The Atlantic Explores Medicare for All… And Trashes Hospital Economics
A recent editorial from The Atlantic explored the prospect of Medicare for All, along with the various health insurance ideas and experiments that exist, concluding that Medicare for All (or really any national health insurance/care system) is a fantasy unless the US fixes its hospital cost structure problem. The editorial highlighted the US’ excessive number of hospitals and high hospital bed vacancies (especially in rural areas), suggesting that the need for locally accessible emergency care has been confused as a need for local hospitals, many of which are now kept afloat by Medicare reimbursements (and try to get as much reimbursements as possible). Although The Atlantic held off on endorsing any particular healthcare plan, it did propose an approach that prioritizes subsidies for those who need them most, while adopting a “heavier government hand” with healthcare providers that survive by exploiting Medicare.

 

 


The Wire

  • Precision medicine company, Tempus, secured $110 million in Series E financing, increasing its total fundraising to $320 million (giving it a massive $2b valuation), and fueling its expansion into new therapeutic areas and geographies. Tempus boasts the “world’s largest library of molecular and clinical data,” applying its machine learning, sequencing, and AI-assisted image recognition technology to help physicians deliver personalized patient care.
  • If you didn’t pick it up from the previous story, the International Contrast Ultrasound Society (ICUS) is leaning in on its goal to take procedural share from other modalities. The contrast ultrasound group promoted a study highlighting the advantages of contrast enhanced ultrasound for patients with liver or kidney masses, suggesting that the procedure produces “excellent images of tumors,” at much lower cost than CT or MRI, and without the radiation or the delays to view images.

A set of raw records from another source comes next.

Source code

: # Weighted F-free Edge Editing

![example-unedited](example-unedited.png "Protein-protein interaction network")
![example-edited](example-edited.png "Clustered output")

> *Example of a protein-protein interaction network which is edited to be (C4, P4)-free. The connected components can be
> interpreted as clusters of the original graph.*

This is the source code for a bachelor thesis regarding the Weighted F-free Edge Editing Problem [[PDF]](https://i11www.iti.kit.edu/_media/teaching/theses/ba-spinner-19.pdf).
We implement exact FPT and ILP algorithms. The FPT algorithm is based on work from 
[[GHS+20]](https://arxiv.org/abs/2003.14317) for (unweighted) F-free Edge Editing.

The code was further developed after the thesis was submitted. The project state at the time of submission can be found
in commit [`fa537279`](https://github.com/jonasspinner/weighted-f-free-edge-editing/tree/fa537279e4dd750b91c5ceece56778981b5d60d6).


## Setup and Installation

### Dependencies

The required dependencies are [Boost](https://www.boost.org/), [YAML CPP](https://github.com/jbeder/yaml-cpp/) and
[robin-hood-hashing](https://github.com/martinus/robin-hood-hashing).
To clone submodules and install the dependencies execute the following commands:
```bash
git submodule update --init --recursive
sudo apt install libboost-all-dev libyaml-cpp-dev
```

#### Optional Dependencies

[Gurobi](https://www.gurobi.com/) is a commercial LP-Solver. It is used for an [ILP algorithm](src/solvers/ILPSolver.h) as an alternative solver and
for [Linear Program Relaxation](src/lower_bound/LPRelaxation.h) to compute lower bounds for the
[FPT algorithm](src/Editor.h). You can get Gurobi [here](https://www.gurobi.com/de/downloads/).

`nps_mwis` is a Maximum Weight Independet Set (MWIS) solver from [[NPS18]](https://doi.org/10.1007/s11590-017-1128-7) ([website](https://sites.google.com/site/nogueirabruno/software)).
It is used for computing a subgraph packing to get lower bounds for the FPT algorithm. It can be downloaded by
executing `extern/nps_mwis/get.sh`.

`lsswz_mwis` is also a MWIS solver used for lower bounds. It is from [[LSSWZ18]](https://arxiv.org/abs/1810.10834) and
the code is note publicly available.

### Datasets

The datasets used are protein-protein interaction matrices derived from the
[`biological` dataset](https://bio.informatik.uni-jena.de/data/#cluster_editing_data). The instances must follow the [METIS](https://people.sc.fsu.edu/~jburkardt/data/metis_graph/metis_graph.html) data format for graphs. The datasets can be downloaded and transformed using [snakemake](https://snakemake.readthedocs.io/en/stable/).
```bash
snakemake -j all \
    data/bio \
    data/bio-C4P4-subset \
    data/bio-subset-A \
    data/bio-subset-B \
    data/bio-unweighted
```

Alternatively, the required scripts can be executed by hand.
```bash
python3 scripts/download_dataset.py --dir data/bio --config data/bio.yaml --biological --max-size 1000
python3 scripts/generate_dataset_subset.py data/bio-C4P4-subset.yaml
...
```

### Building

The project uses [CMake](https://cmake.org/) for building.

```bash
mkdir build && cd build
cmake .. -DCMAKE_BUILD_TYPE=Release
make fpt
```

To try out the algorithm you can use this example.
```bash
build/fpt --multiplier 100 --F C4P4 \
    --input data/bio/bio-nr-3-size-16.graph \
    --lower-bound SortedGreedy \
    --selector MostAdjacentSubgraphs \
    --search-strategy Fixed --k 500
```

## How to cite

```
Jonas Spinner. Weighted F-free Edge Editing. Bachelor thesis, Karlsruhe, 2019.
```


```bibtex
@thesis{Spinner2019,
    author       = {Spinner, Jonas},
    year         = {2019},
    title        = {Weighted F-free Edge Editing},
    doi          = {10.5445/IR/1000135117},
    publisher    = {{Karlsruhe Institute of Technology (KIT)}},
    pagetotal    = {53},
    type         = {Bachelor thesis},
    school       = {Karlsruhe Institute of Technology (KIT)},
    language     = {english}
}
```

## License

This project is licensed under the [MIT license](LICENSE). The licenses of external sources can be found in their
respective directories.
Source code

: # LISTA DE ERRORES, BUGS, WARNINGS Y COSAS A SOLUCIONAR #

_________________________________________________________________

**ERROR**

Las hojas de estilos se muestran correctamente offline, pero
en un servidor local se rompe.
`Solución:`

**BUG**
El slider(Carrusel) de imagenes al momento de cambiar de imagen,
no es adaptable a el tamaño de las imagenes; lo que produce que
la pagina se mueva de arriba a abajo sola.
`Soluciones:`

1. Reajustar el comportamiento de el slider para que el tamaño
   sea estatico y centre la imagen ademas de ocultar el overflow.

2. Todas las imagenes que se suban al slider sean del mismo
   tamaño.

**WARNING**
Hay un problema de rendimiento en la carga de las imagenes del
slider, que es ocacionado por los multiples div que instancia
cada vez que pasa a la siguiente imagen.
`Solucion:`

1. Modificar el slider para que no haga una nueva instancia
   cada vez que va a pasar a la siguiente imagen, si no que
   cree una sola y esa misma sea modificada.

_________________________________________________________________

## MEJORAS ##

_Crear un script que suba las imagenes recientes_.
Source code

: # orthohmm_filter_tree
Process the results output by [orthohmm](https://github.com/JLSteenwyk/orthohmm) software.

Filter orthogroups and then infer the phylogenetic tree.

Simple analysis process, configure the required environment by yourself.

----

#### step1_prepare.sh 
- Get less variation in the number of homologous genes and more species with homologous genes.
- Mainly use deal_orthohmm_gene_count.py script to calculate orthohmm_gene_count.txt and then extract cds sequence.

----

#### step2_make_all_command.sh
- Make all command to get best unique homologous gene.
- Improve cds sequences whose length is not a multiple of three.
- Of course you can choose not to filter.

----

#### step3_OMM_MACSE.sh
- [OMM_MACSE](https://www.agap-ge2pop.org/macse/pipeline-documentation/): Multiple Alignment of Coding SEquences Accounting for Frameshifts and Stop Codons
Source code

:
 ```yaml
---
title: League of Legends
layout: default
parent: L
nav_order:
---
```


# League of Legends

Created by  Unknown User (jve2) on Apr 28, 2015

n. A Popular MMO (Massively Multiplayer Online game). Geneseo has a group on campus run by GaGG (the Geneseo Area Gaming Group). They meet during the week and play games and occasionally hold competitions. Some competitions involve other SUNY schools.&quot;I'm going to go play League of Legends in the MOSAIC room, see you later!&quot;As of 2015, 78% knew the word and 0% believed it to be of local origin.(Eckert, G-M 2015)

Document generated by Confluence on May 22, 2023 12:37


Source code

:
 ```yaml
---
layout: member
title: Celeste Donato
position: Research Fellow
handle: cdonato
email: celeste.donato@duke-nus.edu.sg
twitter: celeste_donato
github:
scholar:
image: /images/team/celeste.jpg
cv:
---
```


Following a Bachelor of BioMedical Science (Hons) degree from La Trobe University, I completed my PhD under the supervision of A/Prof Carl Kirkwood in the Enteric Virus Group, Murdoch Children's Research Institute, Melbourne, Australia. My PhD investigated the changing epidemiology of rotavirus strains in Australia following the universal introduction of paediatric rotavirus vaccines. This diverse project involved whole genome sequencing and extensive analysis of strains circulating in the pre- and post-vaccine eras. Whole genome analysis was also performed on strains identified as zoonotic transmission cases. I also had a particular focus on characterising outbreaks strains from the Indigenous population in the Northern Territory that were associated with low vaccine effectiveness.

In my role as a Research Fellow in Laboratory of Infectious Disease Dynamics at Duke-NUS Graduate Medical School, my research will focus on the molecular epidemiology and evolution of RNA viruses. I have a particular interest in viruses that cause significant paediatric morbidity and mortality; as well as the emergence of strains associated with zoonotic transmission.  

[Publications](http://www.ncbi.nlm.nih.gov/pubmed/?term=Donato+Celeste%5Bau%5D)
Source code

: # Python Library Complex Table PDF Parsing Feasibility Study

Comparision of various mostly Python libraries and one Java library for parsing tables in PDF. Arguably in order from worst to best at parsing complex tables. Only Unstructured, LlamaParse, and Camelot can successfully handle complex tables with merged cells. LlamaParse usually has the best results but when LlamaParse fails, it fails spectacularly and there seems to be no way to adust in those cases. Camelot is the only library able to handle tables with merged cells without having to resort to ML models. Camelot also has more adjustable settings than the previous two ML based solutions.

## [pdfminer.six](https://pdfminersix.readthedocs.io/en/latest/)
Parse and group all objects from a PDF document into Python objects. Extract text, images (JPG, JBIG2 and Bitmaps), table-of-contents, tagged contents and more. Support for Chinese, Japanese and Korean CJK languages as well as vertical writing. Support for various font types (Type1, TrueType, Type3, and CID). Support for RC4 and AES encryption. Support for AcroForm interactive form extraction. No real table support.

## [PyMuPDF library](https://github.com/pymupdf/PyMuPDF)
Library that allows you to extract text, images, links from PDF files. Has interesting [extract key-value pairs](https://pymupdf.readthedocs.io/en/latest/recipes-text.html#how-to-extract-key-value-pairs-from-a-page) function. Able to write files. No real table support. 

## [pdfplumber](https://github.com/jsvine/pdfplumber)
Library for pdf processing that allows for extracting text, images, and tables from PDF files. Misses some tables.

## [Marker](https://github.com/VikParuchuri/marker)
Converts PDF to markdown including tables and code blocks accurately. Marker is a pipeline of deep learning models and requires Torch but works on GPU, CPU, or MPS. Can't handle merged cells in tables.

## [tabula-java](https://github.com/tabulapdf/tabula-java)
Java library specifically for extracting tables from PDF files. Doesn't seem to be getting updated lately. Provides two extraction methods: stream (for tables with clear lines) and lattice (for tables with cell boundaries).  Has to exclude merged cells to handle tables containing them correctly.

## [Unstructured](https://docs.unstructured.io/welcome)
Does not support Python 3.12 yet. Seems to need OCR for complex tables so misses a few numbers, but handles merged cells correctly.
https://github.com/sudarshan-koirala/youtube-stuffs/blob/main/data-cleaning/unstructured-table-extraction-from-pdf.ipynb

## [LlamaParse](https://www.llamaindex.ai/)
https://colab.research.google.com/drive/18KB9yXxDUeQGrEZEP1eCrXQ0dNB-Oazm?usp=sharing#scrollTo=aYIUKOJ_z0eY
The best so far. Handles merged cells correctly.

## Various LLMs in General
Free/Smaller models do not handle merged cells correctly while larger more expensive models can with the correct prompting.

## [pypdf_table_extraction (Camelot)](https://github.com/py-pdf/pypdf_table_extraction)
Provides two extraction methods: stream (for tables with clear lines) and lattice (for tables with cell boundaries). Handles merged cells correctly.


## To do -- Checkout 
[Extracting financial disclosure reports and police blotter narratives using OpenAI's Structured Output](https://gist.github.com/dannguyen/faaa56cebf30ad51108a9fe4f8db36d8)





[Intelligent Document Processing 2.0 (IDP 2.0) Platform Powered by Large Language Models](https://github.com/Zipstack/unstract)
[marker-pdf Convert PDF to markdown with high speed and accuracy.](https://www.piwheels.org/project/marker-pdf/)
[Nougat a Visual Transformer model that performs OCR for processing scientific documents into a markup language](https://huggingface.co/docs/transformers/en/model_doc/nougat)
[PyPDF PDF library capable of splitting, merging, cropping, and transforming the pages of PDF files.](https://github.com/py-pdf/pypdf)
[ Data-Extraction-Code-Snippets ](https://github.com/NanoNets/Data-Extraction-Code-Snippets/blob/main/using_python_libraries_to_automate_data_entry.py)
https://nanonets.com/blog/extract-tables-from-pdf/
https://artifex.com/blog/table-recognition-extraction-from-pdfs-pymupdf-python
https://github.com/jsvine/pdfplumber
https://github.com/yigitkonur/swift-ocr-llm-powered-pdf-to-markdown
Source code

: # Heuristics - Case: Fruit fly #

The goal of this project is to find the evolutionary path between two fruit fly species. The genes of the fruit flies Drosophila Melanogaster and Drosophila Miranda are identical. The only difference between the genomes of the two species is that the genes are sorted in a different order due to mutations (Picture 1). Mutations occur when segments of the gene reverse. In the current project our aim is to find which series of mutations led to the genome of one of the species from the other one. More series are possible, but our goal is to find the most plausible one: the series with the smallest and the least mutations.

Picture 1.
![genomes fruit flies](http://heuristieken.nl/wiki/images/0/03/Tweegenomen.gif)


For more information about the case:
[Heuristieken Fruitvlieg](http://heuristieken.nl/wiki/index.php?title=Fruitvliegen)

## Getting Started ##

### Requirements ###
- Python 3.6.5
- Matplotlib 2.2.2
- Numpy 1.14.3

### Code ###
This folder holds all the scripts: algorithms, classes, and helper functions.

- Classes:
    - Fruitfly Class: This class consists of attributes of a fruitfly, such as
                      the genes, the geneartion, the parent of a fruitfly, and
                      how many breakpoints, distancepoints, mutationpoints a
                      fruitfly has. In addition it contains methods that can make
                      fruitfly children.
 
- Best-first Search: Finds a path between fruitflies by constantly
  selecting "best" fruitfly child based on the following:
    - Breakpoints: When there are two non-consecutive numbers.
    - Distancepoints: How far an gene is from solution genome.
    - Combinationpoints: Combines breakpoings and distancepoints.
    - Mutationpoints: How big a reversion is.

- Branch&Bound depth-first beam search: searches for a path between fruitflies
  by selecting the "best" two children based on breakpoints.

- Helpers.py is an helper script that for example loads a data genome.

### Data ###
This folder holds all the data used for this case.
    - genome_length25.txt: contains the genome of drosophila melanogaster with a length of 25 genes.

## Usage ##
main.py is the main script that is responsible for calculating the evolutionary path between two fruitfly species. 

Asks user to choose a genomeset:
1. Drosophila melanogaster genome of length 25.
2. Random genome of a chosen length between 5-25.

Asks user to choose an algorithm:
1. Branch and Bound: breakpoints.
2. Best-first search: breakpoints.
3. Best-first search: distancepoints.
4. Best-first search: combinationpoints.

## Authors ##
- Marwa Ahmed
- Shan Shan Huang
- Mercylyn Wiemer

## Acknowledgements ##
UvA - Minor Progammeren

The group cited a medical center that saved $117,000 annually by using contrast enhanced ultrasound in initial scans to detect liver and kidney lesions (vs. starting with CT or MRI), alluding to the potential savings if an entire healthcare system adopted contrast enhanced ultrasound for this first step application.
  • Signify Research revealed that the perpetual license structure (one-time purchase, with annual service) currently dominates all medical imaging AI business models (~80% of revenue). However, subscription plans and fee-per-study AI models are seeing rising adoption among both software vendors and healthcare providers and are expected to achieve significant growth over the study’s 7 years (forecasted to reach ~70% of revenue).